One of the best scenes in “The Pretend War” comes early, and is, in fact, one from which the episode takes its name. It’s another sit-down meeting between Ebal and Doctor Senator, but in a clever twist on last week’s version of the same, it’s Ebal who gets the monologue. He explains how when he first came to America, he knew nothing – what to eat, how to dress, how to act, all of it was a mystery to him. But he figured it out. He understood that financial values were what a thing is worth; human values were what a thing really means. But so-called “American values” he was never quite able to get to grips with. The best he could come up with was that being an American is playing pretend; laying claim to land that was stolen in the first place. Fair enough. But Ebal isn’t good at that. He can’t pretend that the Faddas and the Cannons aren’t at war if they are – and he has every reason to believe they are.
This is all a response to a stylish opening scene in which the Cannons jacked a weapon-smuggling Fadda truck with a fiery barricade and branded Constant’s face with the searing barrel of a rifle, which was itself a reaction to the raid on Loy’s safe house and the attempt on his son’s life. You’ll recall, though, that the robbery was conducted by a flatulent Zelmare and Swanee entirely independently of the Faddas, and Ebal had no knowledge of the hit on Lemuel. This all comes as news to him. The Cannons have been puzzling over who’s really pulling the Fadda’s strings at this point, and it seems like Ebal doesn’t know either.

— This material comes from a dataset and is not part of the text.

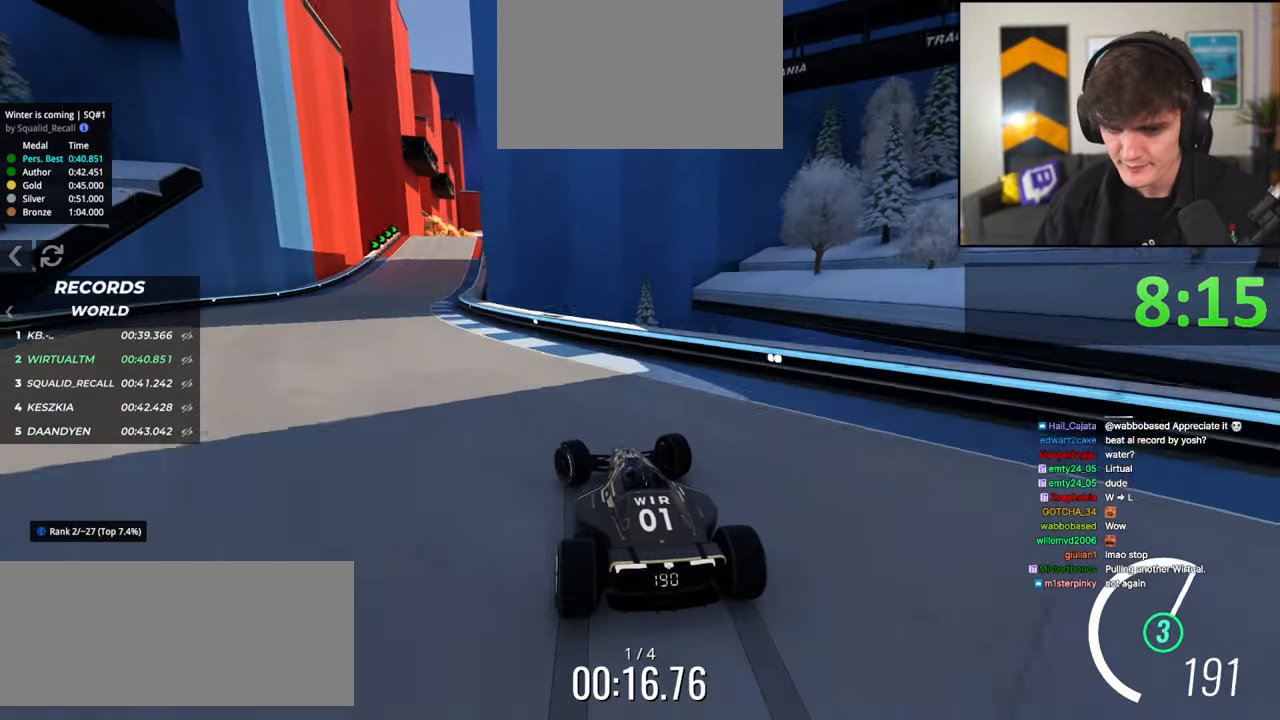
{"keys": ["right", "up"], "events": [[250, "left", "up"], [484, "right", "down"]]}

Because of all this uncertainty, Loy is smart not to take a rash approach. He sends most of the stolen guns north to Mort Kellerman in Fargo, selling them at cost but in exchange for devotion. Even with 100 of the firearms left over, he doesn’t point any at the Faddas. When he shakes down one of their number, it’s Rabbi, who he perceives as an outsider anyway, and even then it’s with a knife – a quieter, more personal weapon that makes less of a statement but still draws blood. You can’t cut off the head of the snake, after all, if you can’t tell one end from the other.

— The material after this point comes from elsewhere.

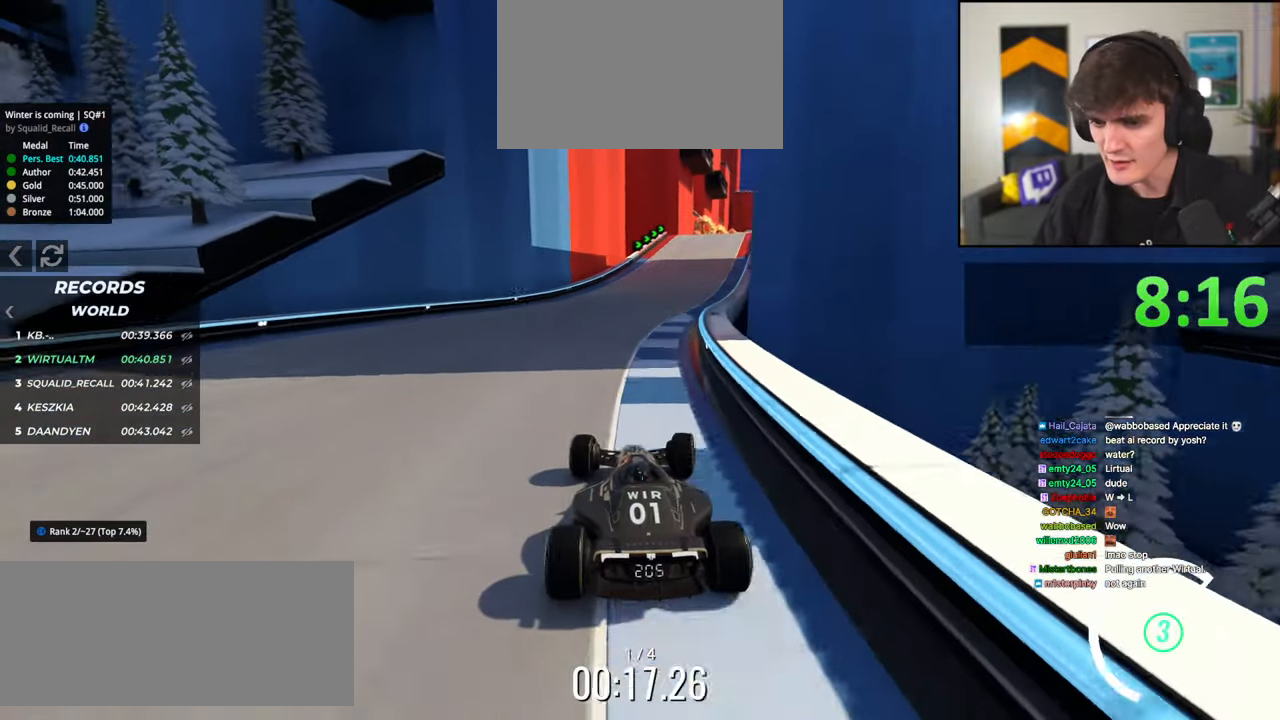
{"keys": ["up"], "events": [[217, "right", "up"]]}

There’s also a chance that if Loy is patient enough Josto, the ostensible head of the Fadda family, will end up either killing himself with an overdose or getting strangled to death by Oraetta while trying to earn the drugs in the first place. It’s hard to tell at this point whether Josto is smitten with his new lady friend or the narcotics she seems to have an infinite supply of, and that mystery isn’t lost on her either. If I were him, I wouldn’t become too dependent on a woman who likes to have sex with two hands around your throat, but then again he’d probably prefer her hands to Gaetano’s. At this point, either of them seems likely to choke him. And while the few remaining loyalists in the Fadda ranks – including Rabbi – might be willing to rally around him for now, we all know what rats do when a ship starts taking on water.

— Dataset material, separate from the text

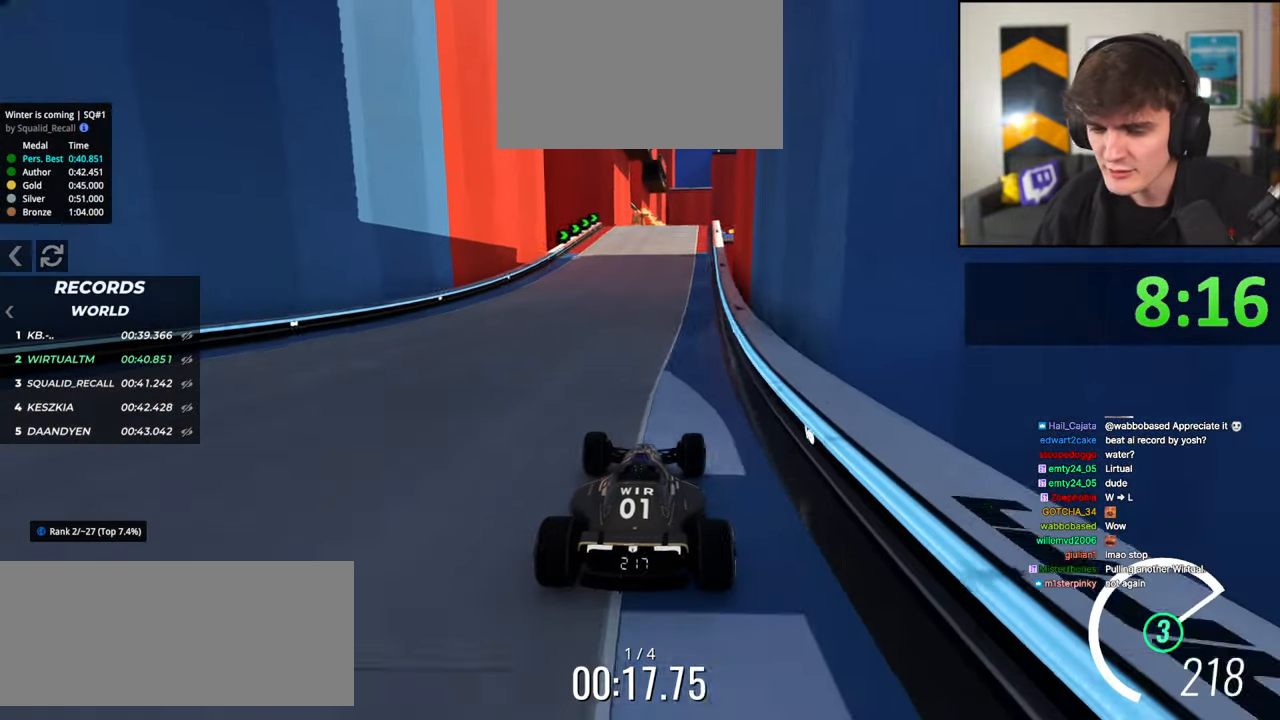
{"keys": ["up"], "events": []}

And the Fadda ship is undoubtedly getting a bit leaky, especially since Deafy has decided that he’ll be remaining in Kansas City, close to Odis. And Deafy isn’t fond of Italians, happily recalling to Gaetano and Constant how, when a couple tried to move into Salt Lake City and make junkies of its sons and w****s of its daughters, they were dragged for miles behind horses until their heads popped off. Deafy is a bit like Oraetta, in some respects. Both are pretty finicky about manners and language and such things, both are, at least thus far, somewhat outside the central conflict but intimately related to, and it isn’t immediately obvious how either is going to factor into the rest of the story. Nevertheless, though, the implication is clear – Deafy is in opposition to the Italians, who’re in opposition to the Cannons, and there’s no way their paths won’t cross again.
Speaking of Oraetta, her weird sexual peccadilloes are only the tip of an iceberg that includes a closet full of trophies from various killings – including Donatello’s ring – and a somewhat romanticized idea of the world that Oraetta believes positions her outside of its rules and norms. Of course, it’s Ethelrida, looking to earn some money by organizing her apartment, who stumbles upon the evidence of what Oraetta’s really up to and leaves signs of her meddling behind. If “The Pretend War” doesn’t quite make clear how all these plot threads are going to intertwine, it at least promises that they will – and when they do, nothing pleasant will come of it.